● **DOCUMENT PASSAGE**
+ + + + +

Member of Rajasthan Legislative Assembly
- In office 2008 – 2013
- Preceded by: Banne Singh
- Succeeded by: Bhairaram Chaudhary
- Constituency: Osian

Personal details
- Born: 5 March 1952 Lakshman nagar, India
- Died: 17 October 2021 (aged 69) Jodhpur, India
- Other political affiliations: Indian National Congress
- Spouse: Leela Maderna
- Children: 2, including Divya Maderna
- Parent: Parasram Maderna (father);
- Alma mater: Jodhpur University (B.A., LL.B.)

= Mahipal Maderna =

Indian politician (1952–2021)

Mahipal Parasram Maderna (5 March 1952 – 17 October 2021) was an Indian politician from Rajasthan belonging to the Indian National Congress. He served as a Cabinet Minister in the Government of Rajasthan and was a prominent leader from the Jodhpur region. He was the son of veteran Congress leader and former Speaker of the Rajasthan Legislative Assembly, Parasram Maderna. He represented the Osian constituency in the Rajasthan assembly and held various ministerial portfolios, including Water Resources, during his political career, which was later overshadowed by his involvement in the Bhanwari Devi case.

== Early life and education ==

Mahipal Maderna was born to a farming family of Lakshman nagar on 5 March 1952. His father Parasram Maderna served as a cabinet minister in the Rajasthan Legislative Assembly. He was educated as a lawyer, and held an LL.B.

== Political career ==
Like his father, he joined the Indian National Congress and entered politics. Maderna was elected as the chief of Jodhpur Zilla Parishad in 1981, 1988, 1994 and 2000. On 5 December 2003, he was elected to the 12th State Legislative Assembly from Bhopalgarh. He was elected to the 13th State Legislative Assembly from Osian, Jodhpur. He was inducted as cabinet minister for water resources.

== Death ==
Maderna died from cancer on 17 October 2021 at the age of 69 at his residence in Jodhpur.

+ + + + +

● **DESCRIPTION OF THE TASK**
Decide whether each statement below agrees with the article on Mahipal Maderna. Answer yes or no for each and quote the deciding words from the article.
1. Maderna was elected chief of Jodhpur Zilla Parishad four times.
2. Maderna's first election to the State Legislative Assembly was from Osian.
3. Maderna died in a hospital in Jodhpur.

+ + + + +

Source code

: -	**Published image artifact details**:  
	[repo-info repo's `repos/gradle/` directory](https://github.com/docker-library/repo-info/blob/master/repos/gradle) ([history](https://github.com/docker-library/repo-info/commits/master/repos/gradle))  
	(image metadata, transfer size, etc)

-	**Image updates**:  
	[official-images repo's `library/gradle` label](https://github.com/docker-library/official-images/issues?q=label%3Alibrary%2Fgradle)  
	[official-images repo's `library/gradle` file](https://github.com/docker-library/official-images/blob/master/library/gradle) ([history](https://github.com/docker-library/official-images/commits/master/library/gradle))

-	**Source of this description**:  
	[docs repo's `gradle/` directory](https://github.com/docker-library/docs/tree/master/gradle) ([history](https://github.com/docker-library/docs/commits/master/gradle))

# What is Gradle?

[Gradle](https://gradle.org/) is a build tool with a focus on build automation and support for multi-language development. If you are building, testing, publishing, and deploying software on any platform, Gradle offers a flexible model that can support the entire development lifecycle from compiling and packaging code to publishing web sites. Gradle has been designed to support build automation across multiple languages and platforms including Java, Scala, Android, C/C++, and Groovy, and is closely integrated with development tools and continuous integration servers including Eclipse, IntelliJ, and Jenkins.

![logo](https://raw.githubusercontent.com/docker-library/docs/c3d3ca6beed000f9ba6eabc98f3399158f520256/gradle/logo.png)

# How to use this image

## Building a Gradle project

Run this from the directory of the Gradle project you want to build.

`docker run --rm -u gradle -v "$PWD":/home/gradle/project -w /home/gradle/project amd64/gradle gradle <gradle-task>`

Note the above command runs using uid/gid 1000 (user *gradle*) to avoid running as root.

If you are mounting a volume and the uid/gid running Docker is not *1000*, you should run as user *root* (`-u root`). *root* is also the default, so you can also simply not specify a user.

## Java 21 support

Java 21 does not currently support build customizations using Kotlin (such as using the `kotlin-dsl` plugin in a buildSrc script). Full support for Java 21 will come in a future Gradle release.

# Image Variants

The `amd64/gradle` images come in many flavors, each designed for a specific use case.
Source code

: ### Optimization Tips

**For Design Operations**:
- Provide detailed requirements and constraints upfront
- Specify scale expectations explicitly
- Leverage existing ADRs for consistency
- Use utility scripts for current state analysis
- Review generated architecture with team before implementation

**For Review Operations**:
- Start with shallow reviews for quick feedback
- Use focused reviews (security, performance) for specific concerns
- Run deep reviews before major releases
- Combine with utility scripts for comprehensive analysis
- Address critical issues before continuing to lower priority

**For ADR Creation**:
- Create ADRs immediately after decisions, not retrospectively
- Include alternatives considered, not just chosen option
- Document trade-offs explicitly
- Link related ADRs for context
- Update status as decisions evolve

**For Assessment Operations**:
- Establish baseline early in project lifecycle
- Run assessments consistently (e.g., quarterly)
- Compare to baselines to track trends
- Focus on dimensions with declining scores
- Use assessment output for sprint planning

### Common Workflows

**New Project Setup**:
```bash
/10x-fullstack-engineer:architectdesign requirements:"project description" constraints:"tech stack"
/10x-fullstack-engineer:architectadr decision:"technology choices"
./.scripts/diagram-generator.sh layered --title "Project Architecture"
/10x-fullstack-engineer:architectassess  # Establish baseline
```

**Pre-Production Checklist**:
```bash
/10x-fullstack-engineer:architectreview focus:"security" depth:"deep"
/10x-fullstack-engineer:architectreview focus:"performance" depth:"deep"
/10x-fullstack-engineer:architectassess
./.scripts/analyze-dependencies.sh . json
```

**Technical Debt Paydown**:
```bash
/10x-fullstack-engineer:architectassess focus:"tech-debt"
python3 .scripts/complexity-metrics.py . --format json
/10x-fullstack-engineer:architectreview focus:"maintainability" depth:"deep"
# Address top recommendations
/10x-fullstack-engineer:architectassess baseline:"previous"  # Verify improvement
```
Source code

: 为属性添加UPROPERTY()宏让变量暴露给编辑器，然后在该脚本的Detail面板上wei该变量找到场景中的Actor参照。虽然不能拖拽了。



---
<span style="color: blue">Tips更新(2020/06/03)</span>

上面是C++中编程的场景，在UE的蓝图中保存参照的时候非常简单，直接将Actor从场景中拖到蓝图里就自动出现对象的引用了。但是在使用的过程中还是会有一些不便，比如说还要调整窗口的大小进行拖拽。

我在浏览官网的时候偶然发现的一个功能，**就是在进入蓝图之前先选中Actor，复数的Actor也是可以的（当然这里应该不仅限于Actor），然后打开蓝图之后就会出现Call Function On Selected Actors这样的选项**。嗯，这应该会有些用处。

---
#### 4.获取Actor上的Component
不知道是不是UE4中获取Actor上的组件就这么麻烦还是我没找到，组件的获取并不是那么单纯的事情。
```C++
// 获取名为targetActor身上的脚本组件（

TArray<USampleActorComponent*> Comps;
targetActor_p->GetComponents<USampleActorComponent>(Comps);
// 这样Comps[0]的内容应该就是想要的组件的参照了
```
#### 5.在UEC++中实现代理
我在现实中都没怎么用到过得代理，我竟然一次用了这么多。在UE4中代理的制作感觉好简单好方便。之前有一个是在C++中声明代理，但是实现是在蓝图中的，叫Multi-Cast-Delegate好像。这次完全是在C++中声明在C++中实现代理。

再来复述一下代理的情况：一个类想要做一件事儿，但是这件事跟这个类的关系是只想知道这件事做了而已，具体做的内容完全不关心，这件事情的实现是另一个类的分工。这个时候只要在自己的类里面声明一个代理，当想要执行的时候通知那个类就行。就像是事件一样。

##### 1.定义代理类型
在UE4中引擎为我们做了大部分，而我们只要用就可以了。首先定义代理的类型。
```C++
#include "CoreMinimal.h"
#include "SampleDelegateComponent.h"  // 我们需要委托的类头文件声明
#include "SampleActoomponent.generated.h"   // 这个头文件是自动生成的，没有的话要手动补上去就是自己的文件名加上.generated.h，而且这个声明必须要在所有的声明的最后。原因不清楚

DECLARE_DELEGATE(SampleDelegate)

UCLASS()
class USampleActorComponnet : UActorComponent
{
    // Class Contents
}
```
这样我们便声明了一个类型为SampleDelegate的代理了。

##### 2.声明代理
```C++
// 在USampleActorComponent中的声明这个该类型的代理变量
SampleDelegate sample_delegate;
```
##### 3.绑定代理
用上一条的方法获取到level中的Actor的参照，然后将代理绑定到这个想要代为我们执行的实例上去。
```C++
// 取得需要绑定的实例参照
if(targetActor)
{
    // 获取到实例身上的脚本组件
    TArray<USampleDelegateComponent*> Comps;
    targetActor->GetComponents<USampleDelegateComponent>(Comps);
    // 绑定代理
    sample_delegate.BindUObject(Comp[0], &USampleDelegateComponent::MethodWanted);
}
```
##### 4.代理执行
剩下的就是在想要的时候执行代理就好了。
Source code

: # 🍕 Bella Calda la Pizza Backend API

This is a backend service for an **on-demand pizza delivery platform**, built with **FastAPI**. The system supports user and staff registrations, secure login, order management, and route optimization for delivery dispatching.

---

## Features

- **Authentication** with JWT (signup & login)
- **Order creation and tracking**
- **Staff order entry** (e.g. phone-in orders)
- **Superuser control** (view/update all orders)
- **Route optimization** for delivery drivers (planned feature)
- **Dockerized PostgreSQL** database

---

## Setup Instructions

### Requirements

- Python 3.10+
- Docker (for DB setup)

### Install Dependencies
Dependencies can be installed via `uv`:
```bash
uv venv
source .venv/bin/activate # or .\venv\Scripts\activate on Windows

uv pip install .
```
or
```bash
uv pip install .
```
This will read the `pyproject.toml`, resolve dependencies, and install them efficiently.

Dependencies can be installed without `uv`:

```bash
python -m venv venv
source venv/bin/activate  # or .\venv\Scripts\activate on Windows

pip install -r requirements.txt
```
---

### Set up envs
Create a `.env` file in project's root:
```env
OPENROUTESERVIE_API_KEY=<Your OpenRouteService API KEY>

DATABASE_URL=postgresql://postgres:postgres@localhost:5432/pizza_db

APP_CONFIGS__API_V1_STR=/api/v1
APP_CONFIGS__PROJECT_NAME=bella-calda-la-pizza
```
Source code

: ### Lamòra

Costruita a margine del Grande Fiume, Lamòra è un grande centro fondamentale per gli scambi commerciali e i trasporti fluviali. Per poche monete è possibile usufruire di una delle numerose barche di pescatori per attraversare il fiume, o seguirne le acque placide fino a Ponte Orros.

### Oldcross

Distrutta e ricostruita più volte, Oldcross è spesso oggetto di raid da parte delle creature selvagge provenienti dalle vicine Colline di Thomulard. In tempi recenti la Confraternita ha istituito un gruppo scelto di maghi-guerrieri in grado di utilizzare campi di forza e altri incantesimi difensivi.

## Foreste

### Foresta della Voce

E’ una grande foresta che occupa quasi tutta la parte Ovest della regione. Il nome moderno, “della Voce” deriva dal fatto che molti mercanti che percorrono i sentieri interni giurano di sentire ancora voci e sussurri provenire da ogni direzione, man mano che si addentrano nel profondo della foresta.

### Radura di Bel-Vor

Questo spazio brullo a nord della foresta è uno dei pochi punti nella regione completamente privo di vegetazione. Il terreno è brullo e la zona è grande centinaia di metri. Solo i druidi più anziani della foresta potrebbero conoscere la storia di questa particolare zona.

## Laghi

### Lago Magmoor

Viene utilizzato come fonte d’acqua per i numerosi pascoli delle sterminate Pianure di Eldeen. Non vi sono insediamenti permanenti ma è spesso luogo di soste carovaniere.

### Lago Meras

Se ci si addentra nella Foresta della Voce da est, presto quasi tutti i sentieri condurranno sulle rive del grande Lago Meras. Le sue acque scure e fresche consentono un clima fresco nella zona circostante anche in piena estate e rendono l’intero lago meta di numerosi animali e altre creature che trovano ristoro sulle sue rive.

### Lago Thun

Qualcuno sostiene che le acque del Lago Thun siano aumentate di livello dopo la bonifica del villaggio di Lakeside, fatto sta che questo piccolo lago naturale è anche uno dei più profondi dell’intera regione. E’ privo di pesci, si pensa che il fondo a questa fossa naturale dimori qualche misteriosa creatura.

+ + + + +

● **COMPLETED EXERCISE**
1. Yes: "Maderna was elected as the chief of Jodhpur Zilla Parishad in 1981, 1988, 1994 and 2000."
2. No: "On 5 December 2003, he was elected to the 12th State Legislative Assembly from Bhopalgarh."
3. No: "at his residence in Jodhpur"